Não tratemos a história de Vanina apenas como uma bela redenção. É um quadro triste de como as mulheres sequer possuem o direito de viver do esporte. Salários ridículos, estrutura precária e amadorismo são alguns dos problemas cruciais a serem resolvidos com urgência. Resolver a desigualdade parece utópico, ainda mais na era da bolha milionária do futebol masculino de elite.
Talvez elas nem queiram ser milionárias, afinal. Podemos começar oferecendo uma estrutura consistente e sustentável. Podemos prestar mais atenção no trabalho que é feito entre uma Copa e outra, não só com a torcida ocasional que eu e você dedicamos a cada quatro anos.
A falta de atenção pode e vai ser resolvida quando deixarmos de enxergar esse esporte, quando praticado por elas, como uma exceção. E não é. O tempo passa e as provas estão aí em profusão: elas merecem muito mais o nosso respeito pelo que fazem. Ignorar ou desmerecer o futebol feminino ultrapassa qualquer questão de gênero: é um problema civilizatório.

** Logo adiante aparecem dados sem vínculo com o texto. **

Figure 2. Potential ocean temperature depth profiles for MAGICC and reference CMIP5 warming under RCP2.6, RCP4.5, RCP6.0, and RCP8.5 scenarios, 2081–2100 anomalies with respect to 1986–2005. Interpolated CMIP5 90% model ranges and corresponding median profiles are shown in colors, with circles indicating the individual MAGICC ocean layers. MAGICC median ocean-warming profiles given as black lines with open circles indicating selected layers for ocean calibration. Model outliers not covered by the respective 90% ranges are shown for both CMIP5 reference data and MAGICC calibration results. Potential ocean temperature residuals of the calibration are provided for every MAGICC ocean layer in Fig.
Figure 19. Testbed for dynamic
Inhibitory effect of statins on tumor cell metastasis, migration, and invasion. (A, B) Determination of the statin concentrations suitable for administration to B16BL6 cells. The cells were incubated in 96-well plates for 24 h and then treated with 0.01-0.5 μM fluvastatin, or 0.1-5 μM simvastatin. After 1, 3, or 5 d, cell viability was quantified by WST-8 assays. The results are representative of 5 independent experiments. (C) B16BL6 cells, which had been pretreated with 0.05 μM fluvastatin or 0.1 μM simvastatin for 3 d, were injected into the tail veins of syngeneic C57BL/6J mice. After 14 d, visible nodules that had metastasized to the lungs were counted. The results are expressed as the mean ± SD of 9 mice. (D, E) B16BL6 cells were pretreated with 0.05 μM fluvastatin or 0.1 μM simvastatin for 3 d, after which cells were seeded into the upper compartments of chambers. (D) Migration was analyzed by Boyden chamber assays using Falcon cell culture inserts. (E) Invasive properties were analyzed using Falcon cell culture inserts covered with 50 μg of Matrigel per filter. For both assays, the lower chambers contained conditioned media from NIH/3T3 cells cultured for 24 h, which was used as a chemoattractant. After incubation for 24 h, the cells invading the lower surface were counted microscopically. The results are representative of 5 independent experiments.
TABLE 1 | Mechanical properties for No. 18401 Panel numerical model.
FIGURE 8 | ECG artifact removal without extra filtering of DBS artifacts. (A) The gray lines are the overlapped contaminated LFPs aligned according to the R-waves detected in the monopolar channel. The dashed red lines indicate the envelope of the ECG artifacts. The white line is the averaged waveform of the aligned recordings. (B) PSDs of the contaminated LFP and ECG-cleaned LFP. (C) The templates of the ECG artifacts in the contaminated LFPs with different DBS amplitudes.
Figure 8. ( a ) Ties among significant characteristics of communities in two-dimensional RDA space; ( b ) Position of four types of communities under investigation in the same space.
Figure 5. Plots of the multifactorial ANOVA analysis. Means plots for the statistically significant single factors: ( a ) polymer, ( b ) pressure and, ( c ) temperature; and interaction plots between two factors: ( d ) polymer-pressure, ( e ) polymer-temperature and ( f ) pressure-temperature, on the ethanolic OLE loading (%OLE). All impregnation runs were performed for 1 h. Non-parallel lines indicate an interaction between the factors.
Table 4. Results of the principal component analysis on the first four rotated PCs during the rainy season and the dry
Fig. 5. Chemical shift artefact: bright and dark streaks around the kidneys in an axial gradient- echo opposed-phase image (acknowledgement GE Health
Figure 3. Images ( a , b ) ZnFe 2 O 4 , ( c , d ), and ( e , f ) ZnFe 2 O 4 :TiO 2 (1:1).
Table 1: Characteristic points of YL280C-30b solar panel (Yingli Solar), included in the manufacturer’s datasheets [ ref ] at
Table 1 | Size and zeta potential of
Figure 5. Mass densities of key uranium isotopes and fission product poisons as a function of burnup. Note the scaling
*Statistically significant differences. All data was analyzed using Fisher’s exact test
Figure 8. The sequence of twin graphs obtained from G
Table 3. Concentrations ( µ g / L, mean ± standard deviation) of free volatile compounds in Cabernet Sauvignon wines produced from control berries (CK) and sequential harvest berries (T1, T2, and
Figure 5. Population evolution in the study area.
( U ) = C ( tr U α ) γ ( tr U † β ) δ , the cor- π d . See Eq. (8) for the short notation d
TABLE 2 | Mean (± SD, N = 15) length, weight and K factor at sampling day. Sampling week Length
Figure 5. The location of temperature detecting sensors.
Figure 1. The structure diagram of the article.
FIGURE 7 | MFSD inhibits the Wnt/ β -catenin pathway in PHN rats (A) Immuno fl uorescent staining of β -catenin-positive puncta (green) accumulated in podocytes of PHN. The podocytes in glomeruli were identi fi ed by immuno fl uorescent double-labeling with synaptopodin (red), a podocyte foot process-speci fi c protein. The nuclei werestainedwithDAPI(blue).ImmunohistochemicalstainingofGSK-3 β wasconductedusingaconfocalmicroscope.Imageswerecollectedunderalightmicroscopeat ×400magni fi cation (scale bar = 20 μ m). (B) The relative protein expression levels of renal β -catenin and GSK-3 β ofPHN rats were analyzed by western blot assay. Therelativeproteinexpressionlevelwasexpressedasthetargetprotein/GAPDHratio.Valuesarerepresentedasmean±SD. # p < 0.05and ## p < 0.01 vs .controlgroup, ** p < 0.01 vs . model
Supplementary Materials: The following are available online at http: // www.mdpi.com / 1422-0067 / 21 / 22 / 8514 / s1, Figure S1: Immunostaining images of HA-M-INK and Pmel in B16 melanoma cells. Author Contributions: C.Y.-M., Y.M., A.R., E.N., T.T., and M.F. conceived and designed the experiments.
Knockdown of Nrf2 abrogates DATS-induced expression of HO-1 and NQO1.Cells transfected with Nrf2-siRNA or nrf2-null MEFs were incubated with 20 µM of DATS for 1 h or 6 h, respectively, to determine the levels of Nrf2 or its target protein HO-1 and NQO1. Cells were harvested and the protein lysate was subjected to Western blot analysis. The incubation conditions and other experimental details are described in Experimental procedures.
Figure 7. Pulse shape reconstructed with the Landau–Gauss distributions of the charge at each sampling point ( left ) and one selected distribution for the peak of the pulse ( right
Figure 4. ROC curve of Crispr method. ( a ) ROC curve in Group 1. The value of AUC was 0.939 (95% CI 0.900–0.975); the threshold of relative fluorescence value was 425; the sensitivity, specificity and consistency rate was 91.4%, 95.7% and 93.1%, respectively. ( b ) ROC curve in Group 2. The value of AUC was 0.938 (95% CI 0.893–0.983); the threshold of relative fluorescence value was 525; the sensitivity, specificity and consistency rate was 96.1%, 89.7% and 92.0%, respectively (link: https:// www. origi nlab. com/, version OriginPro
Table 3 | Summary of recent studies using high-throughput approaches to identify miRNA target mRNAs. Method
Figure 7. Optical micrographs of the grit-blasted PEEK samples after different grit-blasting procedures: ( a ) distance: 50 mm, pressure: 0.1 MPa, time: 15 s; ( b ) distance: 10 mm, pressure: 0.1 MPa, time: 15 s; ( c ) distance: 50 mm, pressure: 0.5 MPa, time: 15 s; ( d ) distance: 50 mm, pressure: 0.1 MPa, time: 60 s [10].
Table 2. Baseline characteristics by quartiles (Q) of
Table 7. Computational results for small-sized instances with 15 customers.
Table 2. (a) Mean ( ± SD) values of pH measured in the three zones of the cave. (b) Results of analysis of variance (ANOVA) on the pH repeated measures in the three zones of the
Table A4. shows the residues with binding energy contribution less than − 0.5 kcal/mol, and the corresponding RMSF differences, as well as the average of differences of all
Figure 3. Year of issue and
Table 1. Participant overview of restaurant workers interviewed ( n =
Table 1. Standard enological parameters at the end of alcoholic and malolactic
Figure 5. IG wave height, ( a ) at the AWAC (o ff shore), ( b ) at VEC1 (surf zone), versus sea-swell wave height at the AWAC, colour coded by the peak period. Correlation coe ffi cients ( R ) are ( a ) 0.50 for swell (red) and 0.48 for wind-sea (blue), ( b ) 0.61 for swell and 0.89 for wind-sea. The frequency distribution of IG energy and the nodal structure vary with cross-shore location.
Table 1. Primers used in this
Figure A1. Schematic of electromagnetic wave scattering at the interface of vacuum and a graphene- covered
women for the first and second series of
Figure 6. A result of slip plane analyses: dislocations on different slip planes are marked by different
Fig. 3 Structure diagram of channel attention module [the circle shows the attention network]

Não se trata de comparar um sexo ao outro com a bola nos pés, mas de finalmente trazer à luz que, enquanto jogadoras, elas estão muito mais próximas do que consideramos como futebol ideal do que nós. Pela postura em campo, pelo que o esporte representa para elas, culturalmente, e sobretudo pelo respeito à torcida. Muito além de Marta, Formiga, Morgan. Muito além dos quatro anos.